# Own eggs, donor eggs or adoption



## Bibi100 (Aug 15, 2013)

About 10 days we found out our 4th fresh OE cycle failed. We only had 2 mature eggs and only 1 fertilised. In the last 18 months we have done 3 other cycles with 11, 7 and 9 eggs respectively. In our first we had a bfp but sadly no heartbeat at 8 weeks. In a weeks time we have our follow up appointment. 

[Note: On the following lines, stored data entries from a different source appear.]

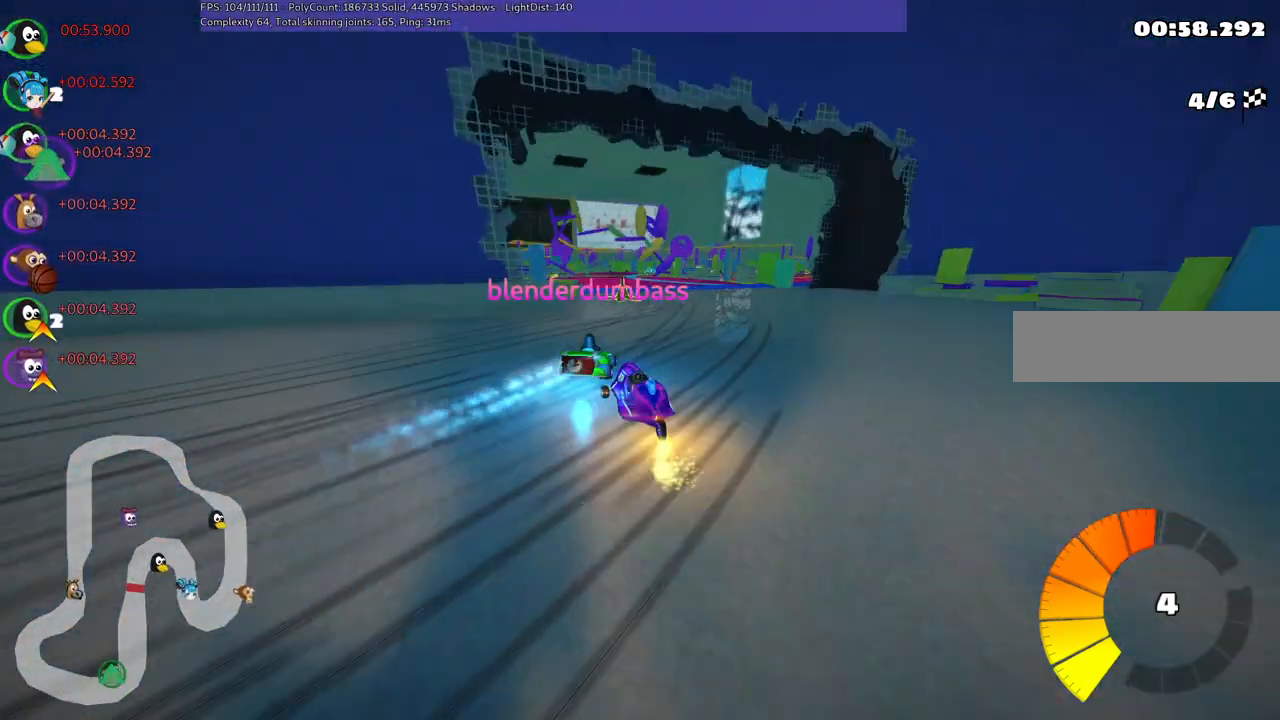
Gameplay with keyboard; each line is a JSON object with the keys held at the frame after it. "events" lists presses ("down") and releases ("up") of ".", "/", "alt_r", "b", "c", "comma", "ctrl_r", "d", "down", "f", "g", "h", "j", "k", "l", "left", "m", "n", "quote", "return", "right", "semicolon", "shift_r", "space", "super", "up" and "v" between this image and that frame as [ms after this image, input, new state], when the widget could be followed in between. No other keys are recorded. Mouse input is not recorded.
{"keys": ["left", "up"], "events": [[150, "right", "up"], [283, "m", "up"], [333, "right", "down"], [467, "left", "down"], [467, "right", "up"]]}
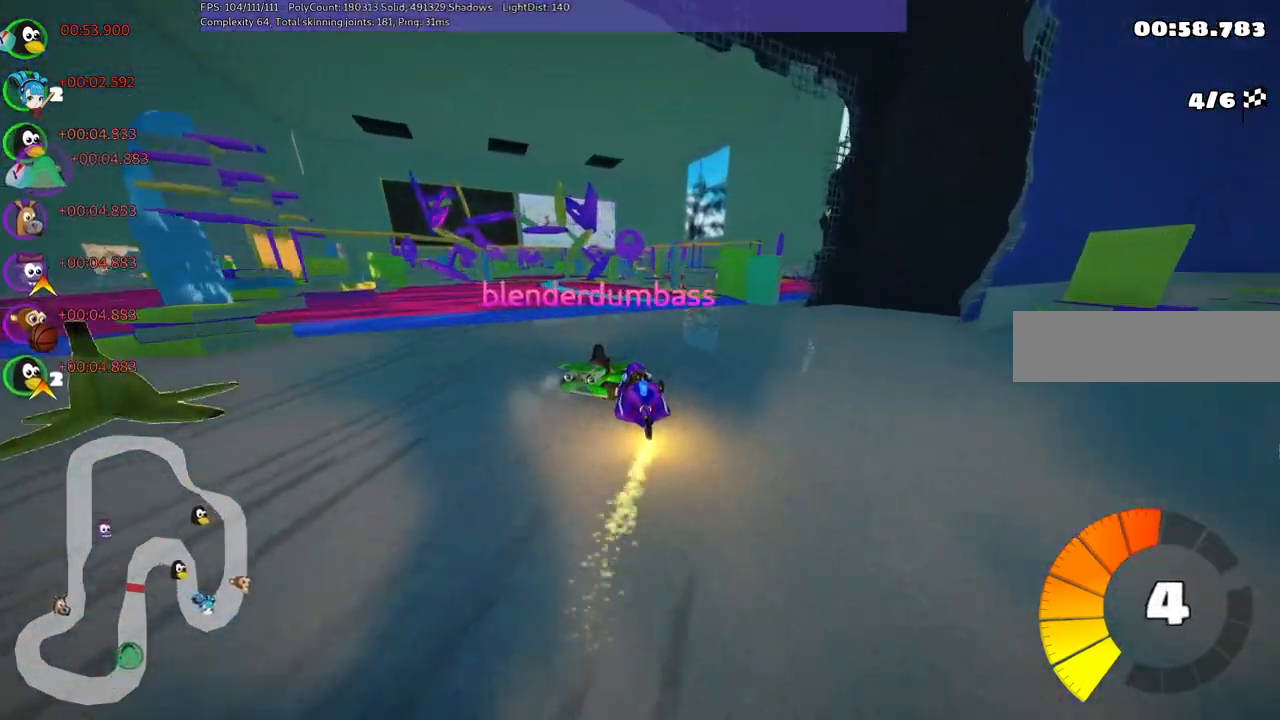
{"keys": ["left", "up"], "events": []}
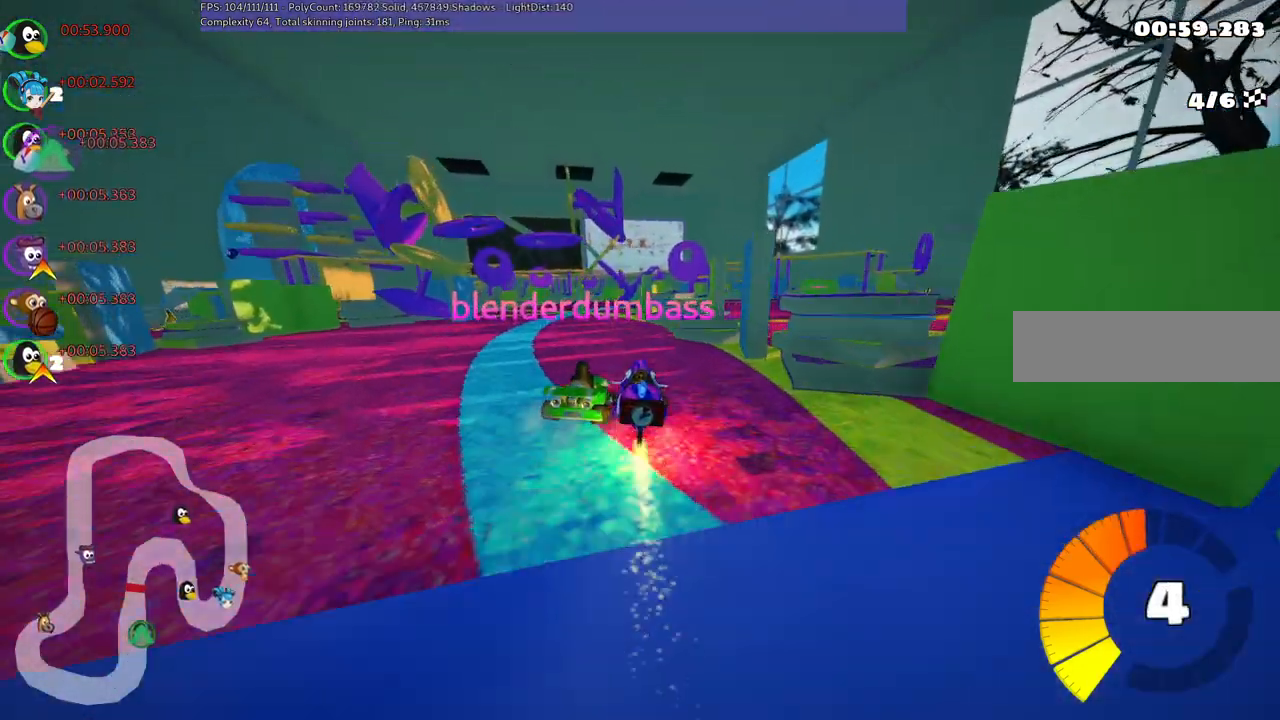
{"keys": ["left", "up"], "events": []}
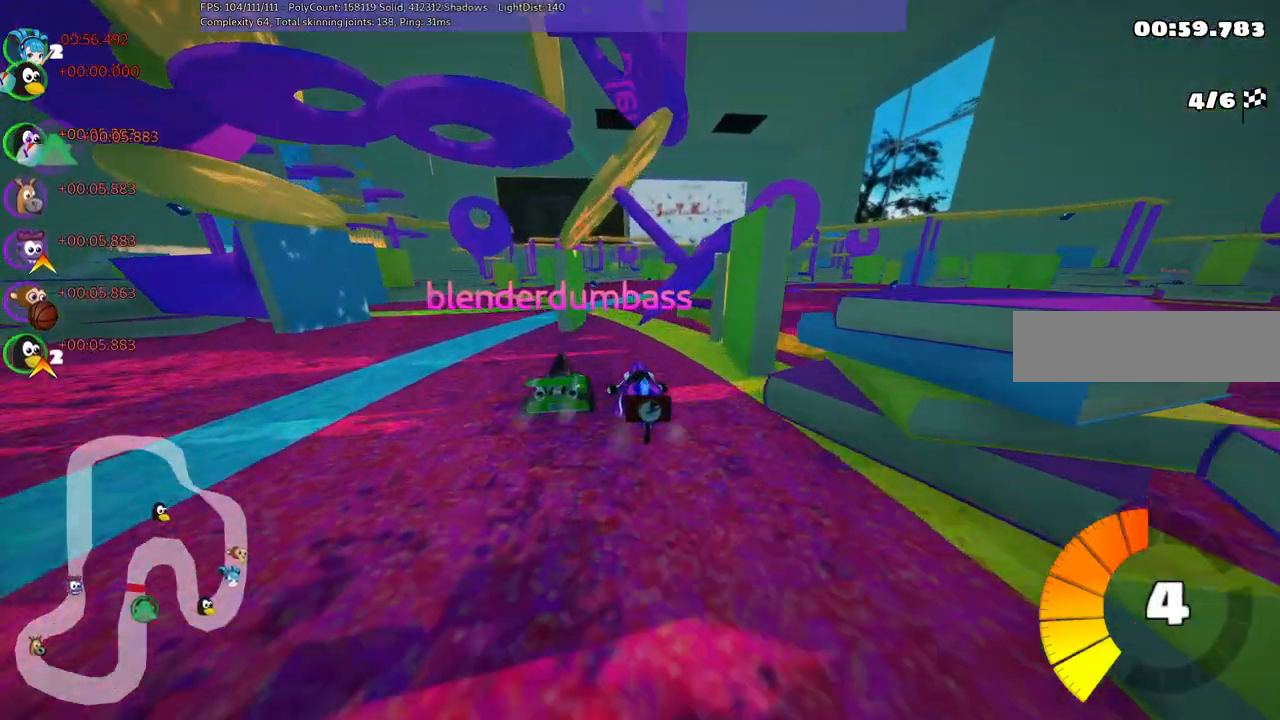
{"keys": ["m", "right"], "events": [[233, "left", "up"], [233, "up", "up"], [283, "right", "down"], [333, "m", "down"], [383, "down", "down"], [467, "down", "up"]]}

I think we both feel that want to carry on with our own eggs, but I am concerned we are being naive and we'd just be throwing time and money away. If not OE then I think adoption is the next step. My DP is keen on DE. Not sure hoe to resolve this and how to decide on next steps. Any thoughts?
Many thanks
Bibi


----------



## M0ncris (Aug 25, 2013)

Hi Bibi,

I'm so sorry you've had such a tough time.  It's a difficult decision to make and I would see what comes out of your follow up consultation.

I haven't reached that point myself but it is in the back of my mind and I suppose the question to ask yourself is how important is it that your child is biologically related to you? If you are carrying it does that matter?  Only you can answer this for yourself.  I also think its important to take some time and see how you feel in a few weeks as it is so hard when a cycle has just failed to make decisions.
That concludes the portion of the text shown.